Exercise:
Could the data below be copied exactly, minus the pictures?

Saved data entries
● ● ● ● ●
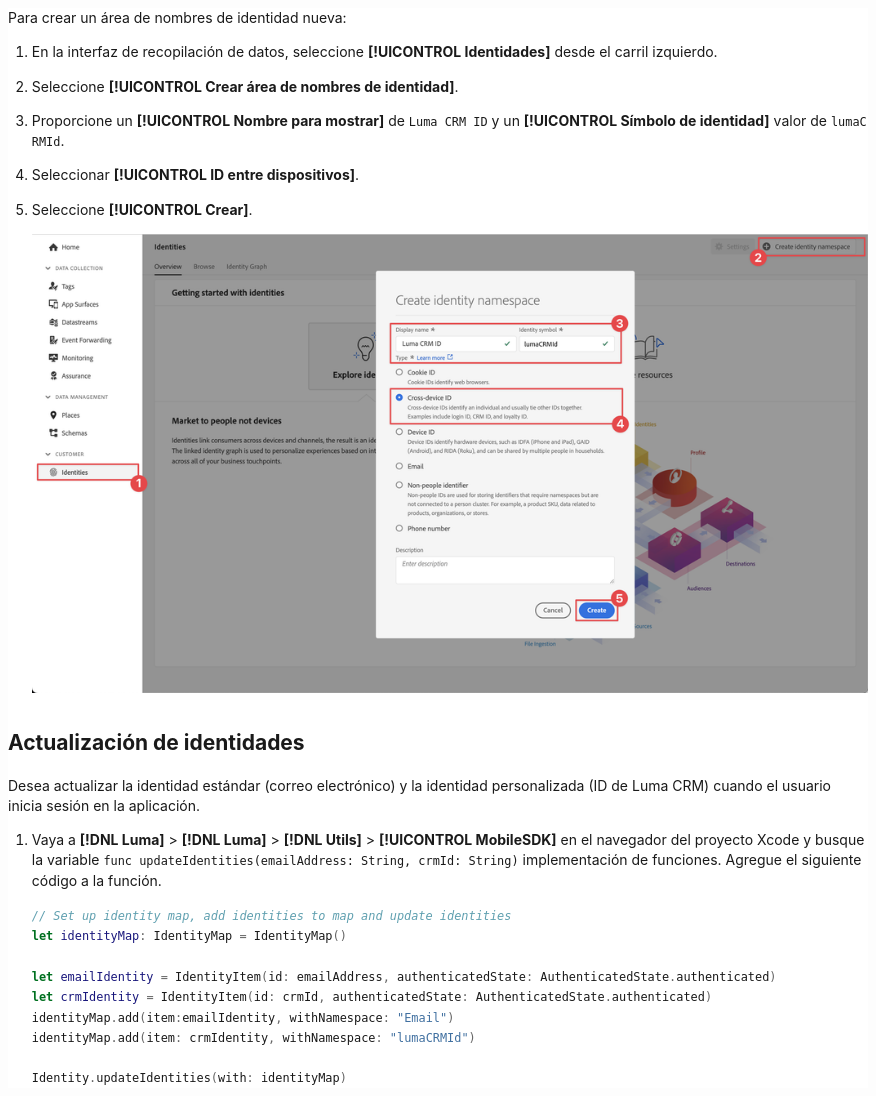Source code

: 
Para crear un área de nombres de identidad nueva:

1. En la interfaz de recopilación de datos, seleccione **[!UICONTROL Identidades]** desde el carril izquierdo.
1. Seleccione **[!UICONTROL Crear área de nombres de identidad]**.
1. Proporcione un **[!UICONTROL Nombre para mostrar]** de `Luma CRM ID` y un **[!UICONTROL Símbolo de identidad]** valor de `lumaCRMId`.
1. Seleccionar **[!UICONTROL ID entre dispositivos]**.
1. Seleccione **[!UICONTROL Crear]**.

   ![crear área de nombres de identidad](assets/identity-create.png)




## Actualización de identidades

Desea actualizar la identidad estándar (correo electrónico) y la identidad personalizada (ID de Luma CRM) cuando el usuario inicia sesión en la aplicación.

1. Vaya a **[!DNL Luma]** > **[!DNL Luma]** > **[!DNL Utils]** > **[!UICONTROL MobileSDK]** en el navegador del proyecto Xcode y busque la variable `func updateIdentities(emailAddress: String, crmId: String)` implementación de funciones. Agregue el siguiente código a la función.

   ```swift
   // Set up identity map, add identities to map and update identities
   let identityMap: IdentityMap = IdentityMap()
   
   let emailIdentity = IdentityItem(id: emailAddress, authenticatedState: AuthenticatedState.authenticated)
   let crmIdentity = IdentityItem(id: crmId, authenticatedState: AuthenticatedState.authenticated)
   identityMap.add(item:emailIdentity, withNamespace: "Email")
   identityMap.add(item: crmIdentity, withNamespace: "lumaCRMId")
   
   Identity.updateIdentities(with: identityMap)
   ```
● ● ● ● ●
Response area:
Source code

: 
Para crear un área de nombres de identidad nueva:

1. En la interfaz de recopilación de datos, seleccione **[!UICONTROL Identidades]** desde el carril izquierdo.
1. Seleccione **[!UICONTROL Crear área de nombres de identidad]**.
1. Proporcione un **[!UICONTROL Nombre para mostrar]** de `Luma CRM ID` y un **[!UICONTROL Símbolo de identidad]** valor de `lumaCRMId`.
1. Seleccionar **[!UICONTROL ID entre dispositivos]**.
1. Seleccione **[!UICONTROL Crear]**.

   ![crear área de nombres de identidad](assets/identity-create.png)




## Actualización de identidades

Desea actualizar la identidad estándar (correo electrónico) y la identidad personalizada (ID de Luma CRM) cuando el usuario inicia sesión en la aplicación.

1. Vaya a **[!DNL Luma]** > **[!DNL Luma]** > **[!DNL Utils]** > **[!UICONTROL MobileSDK]** en el navegador del proyecto Xcode y busque la variable `func updateIdentities(emailAddress: String, crmId: String)` implementación de funciones. Agregue el siguiente código a la función.

   ```swift
   // Set up identity map, add identities to map and update identities
   let identityMap: IdentityMap = IdentityMap()
   
   let emailIdentity = IdentityItem(id: emailAddress, authenticatedState: AuthenticatedState.authenticated)
   let crmIdentity = IdentityItem(id: crmId, authenticatedState: AuthenticatedState.authenticated)
   identityMap.add(item:emailIdentity, withNamespace: "Email")
   identityMap.add(item: crmIdentity, withNamespace: "lumaCRMId")
   
   Identity.updateIdentities(with: identityMap)
   ```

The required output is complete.